Barbaros Gökdemir yazdı: Alain Delon’un ardından

“Toujours à droite! Her zaman sağdayım!” diyen, 1960’lar ve 1970’ler Avrupa sineması ile dünya sinemasında derin izler bırakmış ünlü Fransız oyuncu Alain Delon, 18 Ağustos’ta 88 yaşında hayata veda etti. Kendisinden üç yıl önce vefat eden Jean-Paul Belmondo ve Avrupa sinemasının diğer büyük yıldızları ve auteur yönetmenleri gibi, filmleri ve karakteriyle bir dönemi, bir üslubu ve tarzı; daha da önemlisi, yirminci yüzyılın ikinci yarısında dünya savaşları sonrasında doğan sinema akımını ardında bıraktı. Onu, canlandırdığı karanlık karakterler, fötr şapkası, sıra dışı güzelliği, renkli gözleri ve çalıştığı Avrupalı ve Amerikalı usta yönetmenlerle hatırlıyoruz. 

Ama madalyonun bambaşka bir yüzü de var. 2019 yılında Cannes Film Festivali’nde onur ödülü alan ünlü oyuncu, yapmış olduğu filmler kadar, kadınlarla olan oldukça sorunlu ilişkileri, birden fazla cinsel saldırı iddiası, homofobik, ırkçı, kadın karşıtı söylemleri ve aşırı sağ görüşleri ile de aynı zamanda Fransız sinema perdesinin sorunlu tanrısı.

Delon’a göre kariyerinin başlangıcı bir kaza; ancak kariyerinin durdurulamaz yükselişi öyle değil. 1956 yılında, hayatında ilk defa Cannes Film Festivali’ni Alfred Hitchcock filminde rol alan kız arkadaşı ile ziyaret etmesinin ardından Delon, film teklifleri almaya başlar ve ardı ardına rol aldığı Plein Soleil (1960), Rocco ve Kardeşleri (1960) ve L’Eclisse (1962) filmleri ile dünyaca tanınan bir yıldız haline gelir.

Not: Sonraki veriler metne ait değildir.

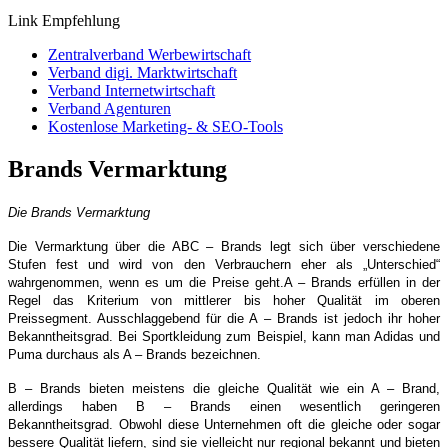
Link Empfehlung
Zentralverband Werbewirtschaft
Verband digi. Marktwirtschaft
Verband Internetwirtschaft
Verband Agenturen
Kostenlose Marketing- & SEO-Tools
Brands Vermarktung
Die Brands Vermarktung
Die Vermarktung über die ABC – Brands legt sich über verschiedene
Stufen fest und wird von den Verbrauchern eher als „Unterschied“
wahrgenommen, wenn es um die Preise geht.
A – Brands erfüllen in der
Regel das Kriterium von mittlerer bis hoher Qualität im oberen
Preissegment. Ausschlaggebend für die A – Brands ist jedoch ihr hoher
Bekanntheitsgrad. Bei Sportkleidung zum Beispiel, kann man Adidas und
Puma durchaus als A – Brands bezeichnen.
B – Brands bieten meistens die gleiche Qualität wie ein A – Brand,
allerdings haben B – Brands einen wesentlich geringeren
Bekanntheitsgrad. Obwohl diese Unternehmen oft die gleiche oder sogar
bessere Qualität liefern, sind sie vielleicht nur regional bekannt und bieten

Sinemaya adım attığı 1957 yılından itibaren başlayan popülaritesinin hiçbir zaman bitmediğini, katlanarak arttığını ve film yapmaya hiç ara vermediğini söyler. Cannes’da onur ödülünü alırken söylediği şu sözler oldukça dikkat çekiyor:

“Ben o filmleri yapmak tabii ki isterdim ama sadece benim isteğimle olabilecek bir şey değildi bu. Benim yapmamı istiyorlardı! Özellikle de kadınlar. Bana filmlerimi kadınlar yaptırdı. Bu mesleği yapmam için savaştılar!”

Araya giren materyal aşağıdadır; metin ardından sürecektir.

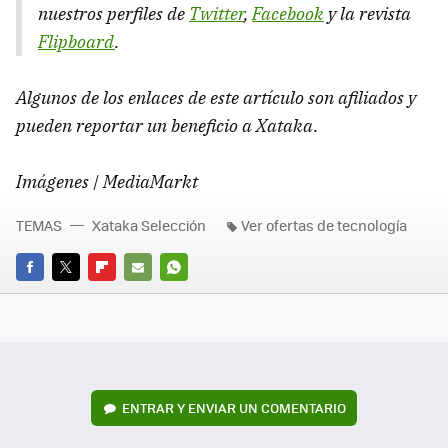
nuestros perfiles de
Twitter
,
Facebook
y la revista
Flipboard
.
Algunos de los enlaces de este artículo son afiliados y
pueden reportar un beneficio a Xataka
.
Imágenes | MediaMarkt
TEMAS
Xataka Selección
Ver ofertas de tecnología
FACEBOOK
TWITTER
FLIPBOARD
E-
WHATSAPP
MAIL
ENTRAR Y ENVIAR UN COMENTARIO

Patricia Highsmith’in ünlü kitabı The Talented Mr. Ripley’den uyarlama olan Plein Soleil (1960) – ki ileriki yıllarda aynı romanın hem sinema perdesinde hem Netflix’de farklı uyarlamalarını gördük- filmine bugün baktığımızda aslında Delon daha ilk filminde nasıl bir personaya sahip olacağının haberini veriyor. Güzel yüzlü ama aldatıcı, az konuşan, donuk bakışlı ve tekinsizlik uyandıran bir karakter. Öyle ki Delon’un ileriki yıllarda hayata geçirdiği tüm karakterlerde iyiliğin değil, kötü tarafın bir tasvirini ya da bir tanımını görmek mümkün. 

Alain Delon kariyerinin başında henüz çok genç ve bir oyuncu olarak oldukça deneyimsiz. Ama ona ilk filminin yönetmeni çok iyi bir tüyo veriyor: “‘Oynama, ol!’. Bu benim yönetmenlerimden aldığım bir ders oldu. Hiçbir zaman numara yapmadım. Bana yönetmenlerim ‘olmayı’ öğretti.”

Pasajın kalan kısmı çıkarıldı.